The pressure detecting device according to claim 1, wherein the pressure detecting device is fixed to an upper surface of the pressure sensor. 3. The pressure detecting device according to claim 1, wherein the layer having the larger outer shape has a smaller inner diameter than the other layers. 4. The circuit board (7) is adhered and fixed to the housing part (1) by an adhesive (13), and the uppermost layer (7a ₁ ) of the multilayer ceramic substrate (7a) is replaced by another layer (7). 7a ₂ ~7a ₄₎ pressure detection device according to any one of claims 1 to 3, characterized in that from the outer shape becomes large. 5. A sensing body (2) having a pressure introducing hole (2a) inside and a terminating end having a thin portion (2b), and a sensing body outside the sensing body (2) to be detected. A body member (1, 2) having a housing part (1) attached to a body; and an electric signal fixed to a side of the thin part (2b) opposite to a pressure introduction side and corresponding to a displacement of the thin part (2b).
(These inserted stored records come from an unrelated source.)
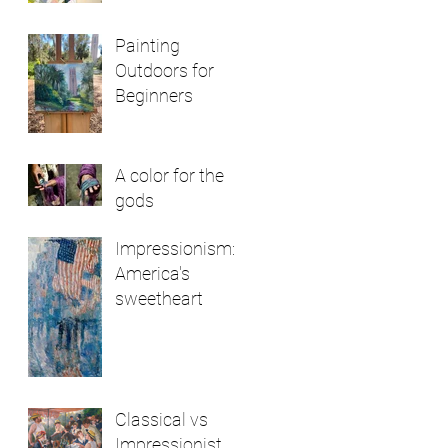
Painting
Outdoors for
Beginners
A color for the
gods
Impressionism:
America's
sweetheart
Classical vs
Impressionist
And a sensor chip (4) that outputs the sensor chip (4), and is fixed to the upper surface of the housing part (1) around the sensing body part (2), and is electrically connected to the sensor chip (4) by a wire (8). A circuit board (7) for processing an electric signal from the sensor chip (4), wherein the circuit board (7) is configured to include a multilayer ceramic substrate (7a), and one of the layers is provided. Has smaller inside diameter than other layers A pressure detecting device characterized by being reduced.